Ho il privilegio (non so se lo sia o meno, ma l’ho sempre vissuto così) di essere tra questi ultimi. Ho una madre buona. Sono stata fortunata. Chissà. Da una madre buona ci si affranca con difficoltà, si rimane invischiati – col sorriso sulle labbra e la dolcezza nel palato – in quella melassa amorosa, quell’amore che lei pensa non sia mai troppo (e che da quando son madre, in fondo, lo pensò pure io).
Ricordo con terrore gli occhi duri di Faye Dunaway, che interpreta Joan Crawford, in Mammina cara, o Lyam, figlio innamorato visceralmente della madre in carcere per droga in Sweet sixteen o, in un ribaltamento di ruoli, in La ville est tranquille, Ariane Ascaride, madre pescivendola pronta a tutto pur di salvare la figlia tossicodipendente, arrivando alla prostituzione per procacciarle le dosi, finendo per ucciderla con le sue mani con una quantità letale di droga.

 

 

Avendo una cattiva madre, mi chiedo come sarebbe stato doversene trovare una buona.
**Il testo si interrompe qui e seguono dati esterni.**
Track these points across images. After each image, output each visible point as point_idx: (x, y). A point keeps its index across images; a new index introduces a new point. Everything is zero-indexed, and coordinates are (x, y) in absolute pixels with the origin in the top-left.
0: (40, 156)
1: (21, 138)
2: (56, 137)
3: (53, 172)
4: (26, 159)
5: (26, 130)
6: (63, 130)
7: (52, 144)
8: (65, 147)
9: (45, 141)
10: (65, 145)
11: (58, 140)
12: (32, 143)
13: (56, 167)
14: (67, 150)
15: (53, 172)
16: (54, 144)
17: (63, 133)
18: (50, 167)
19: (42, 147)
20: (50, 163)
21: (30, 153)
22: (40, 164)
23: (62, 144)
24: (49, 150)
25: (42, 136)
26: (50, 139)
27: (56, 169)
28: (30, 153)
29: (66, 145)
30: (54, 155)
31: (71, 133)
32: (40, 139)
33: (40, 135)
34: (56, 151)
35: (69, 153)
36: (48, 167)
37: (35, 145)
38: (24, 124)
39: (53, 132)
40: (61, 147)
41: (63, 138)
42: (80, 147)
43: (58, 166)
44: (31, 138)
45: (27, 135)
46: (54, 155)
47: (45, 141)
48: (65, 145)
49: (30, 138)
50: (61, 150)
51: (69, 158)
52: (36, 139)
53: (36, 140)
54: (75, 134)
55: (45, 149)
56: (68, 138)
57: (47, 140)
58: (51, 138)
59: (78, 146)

Molte donne che conosco hanno fatto così. Deve essere strano. Curioso. Innaturale e poi tutto d’un tratto naturalissimo. La vita, a volte per dei brevissimi momenti, a volte più a lungo, ti fa stare vicino a qualcuno che non prevedevi, che avevi visto prima sotto tutt’altra luce, che non avevi conosciuto bene e che pensavi fosse tutto diverso. È bello sapere che nel mondo esistono delle grandi donne, forse senza figlie, forse con figlie (comunque con cui non vanno d’accordo, magari solo per via della relazione genitoriale dentro cui sono incastrate), delle donne che, nella loro esperienza personale, sono state delle cattive madri perché non sono riuscite a fare altrimenti o solo per disattenzione, per egocentrismo, per epoca storica, che ora vedono in me una potenziale possibilità di riscatto, senza fare differenza tra una figlia di sangue e una figlia immaginaria, ma non per questo meno reale.

 

 

Penso a tante amiche legate a donne adulte, mature, penso anche a scelte di genere sessuale, in cui si diventa una coppia amando un’altra donna con una differenza di età dentro cui passa la stima, certamente il bisogno di protezione, ma anche l’amore, tutte queste nuove declinazioni possibili, non ognuno di noi le può percorrere, solo qualcuna. Eppure è bello sapere che può succedere… Madri, figlie, donne: bellezza e amore mescolati in percentuali diverse per ognuna.